Beverly Hills needs another Italian restaurant like Paris Hilton needs another sidekick. Hell, any new restaurant in BH is a potential exercise in misery.
So why does E. Baldi -- less than a block away from Il Pastaio and Enoteca Drago -- work?
Not everything does. Spaghetti with bottarga (grated, pressed fish roe) may as well have been spaghetti with garlic, olive oil and some vaguely briny sawdust. Pasta handkerchiefs with white truffles and fonduta was woozy good, but it was so richly sauced that even the small portion was too much. And while the space isn't fancy -- hard chairs, no tablecloths, close quarters -- it's expensive: Lunch for two came to just over $100.

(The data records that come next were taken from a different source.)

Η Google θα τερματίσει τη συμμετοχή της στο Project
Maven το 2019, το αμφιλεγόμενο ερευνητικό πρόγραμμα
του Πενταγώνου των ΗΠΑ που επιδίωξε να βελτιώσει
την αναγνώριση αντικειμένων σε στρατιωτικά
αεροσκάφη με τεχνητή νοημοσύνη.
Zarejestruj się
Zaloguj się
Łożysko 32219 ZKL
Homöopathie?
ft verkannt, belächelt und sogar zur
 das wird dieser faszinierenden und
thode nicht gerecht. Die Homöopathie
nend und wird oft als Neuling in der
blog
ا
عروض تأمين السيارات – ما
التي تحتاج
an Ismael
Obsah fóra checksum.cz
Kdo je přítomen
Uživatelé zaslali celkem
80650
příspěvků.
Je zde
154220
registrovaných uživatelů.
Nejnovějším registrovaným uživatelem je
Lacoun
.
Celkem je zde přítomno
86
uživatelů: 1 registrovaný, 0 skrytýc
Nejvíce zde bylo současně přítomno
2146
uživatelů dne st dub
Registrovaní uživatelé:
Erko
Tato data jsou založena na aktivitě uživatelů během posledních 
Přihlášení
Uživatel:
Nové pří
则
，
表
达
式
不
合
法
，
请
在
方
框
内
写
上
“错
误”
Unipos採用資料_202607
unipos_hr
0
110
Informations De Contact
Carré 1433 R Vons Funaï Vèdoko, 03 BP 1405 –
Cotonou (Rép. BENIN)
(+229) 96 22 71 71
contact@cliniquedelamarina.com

Not that the pricetag stops anyone; open for a little more than a month, it's already crowded at lunch. Service is eager and friendly, if occasionally confused; our waiter twice interrupted a long recitation of specials to run interventions. "No, no, that doesn't go there," he said, shooing away a plate of sea bass baked in parchment. The couple already had a platter of scallops framed by half a spiny lobster, but they still looked longingly at the plate's departure.
Their lust was probably on target. Seafood is especially fine here; a carpaccio di mare - the thinnest slices of raw salmon, tuna and whitefish, with a lightly dressed salad of mache and heirloom cherry tomatoes - may be the best sashimi you've never had. Farro salad has more of those tomatoes and just-poached butterflied shrimp that pop in your mouth.
The light touch extends to the interior - a clean, white rectangular box of a room. It's anchored on one end by a simple bar dressed in handsome postmodern laminate, but the real star is a wall of glass that faces Canon. (Sunlight is cheap and plentiful; do other, stuffier restaurants think it's too downmarket?)
However, I'm burying the lede: E. Baldi has an ace in the hole. It's the offspring of the Malibu-adjacent Giorgio Baldi, the place that locals treat as a beloved mom-and-pop Italian joint, while tourists and others who live far beyond the reaches of Santa Monica Canyon alternate between wishful worship and fist-shaking fury. It's the former who assure E. Baldi's success.
As Warren Beatty and Annette Bening got up from their lunch Tuesday afternoon, they made a point of shaking hands with a beaming proprietor. "Loved it," Beatty said. "Great place."